Been fishing Lake Audubon almost exclusively the past month - been pretty darn good all the way up to the last time out (lost some nice ones but plenty of dinks). I'm getting tired of hearing about Lake X, Y, and Z pulling out BIG perch this winter so I'm going to start moving around.

Seems a little quiet in here but I know people are fishing, how's it been?


----------



## blhunter3 (May 5, 2007)

I haven't been out, but my grandfather and his friends have been out alot. So with all the old people that come to the shop I hear alot.

It seems that just about every slough with fish in it, the fish are biting pretty good. Mainly pearch, and walleyes right as the sun goes down. Nice pearch too, that I have cleaned.

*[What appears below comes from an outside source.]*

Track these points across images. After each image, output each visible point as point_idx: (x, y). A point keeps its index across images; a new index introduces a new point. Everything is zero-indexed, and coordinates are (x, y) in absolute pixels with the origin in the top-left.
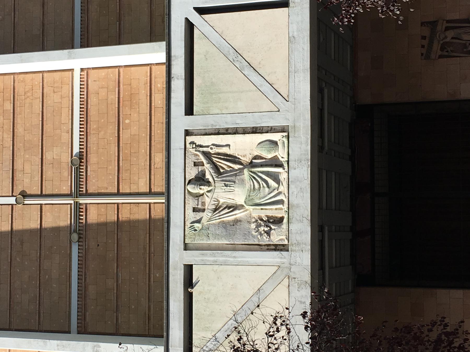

The northerns have been biting at a few lakes, but nothing of size the way it sounds.


----------



## drjongy (Oct 13, 2003)

Lake of the Woods has been on fire this year for us. Probably the best fishing we've had in 4 years. Lots of really nice size saugers instead of always catching the bucket stretchers.


----------



## papabearsr (Dec 26, 2011)

you guys are killing me I need ICE it is like 45 here 
papabear


----------



## dpx814 (Apr 13, 2005)

I've been up to Lake of the Woods on the MN side for the last two weekends. The first we limited out right away the first day and last weekend we averaged about 4 good keepers between 6 of us. We're fishing out of Birch Beach by Long Point and have had great sucess catching Sauger and Walleye and the occasional Perch which is kind of rare for our location. The afternoon bite has been the best for us starting to pick up around 3 in the afternoon and cooling off a little after sunset in about 32' of water. 
This weekend, I'm going to try my luck a little closer to home at Fordville Dam. 
With this great weather I'd love to be sitting on the ice now!


----------



## blhunter3 (May 5, 2007)

The sloughs are heating up with jumbo pearch. Been Cleaning alot of 10-14 inch pearch.


----------



## ndgooseslayer (Jul 26, 2007)

Around x-mas it was pretty hot. Perch were hitting hard and there were alot of monster fish coming out. After xmas it slowed down quite a bit and it's hit or miss now. One day you'll go out and have a pretty good day..the next day is real quiet. There have been a few lakes around here where the walleye bite has been coming on.


----------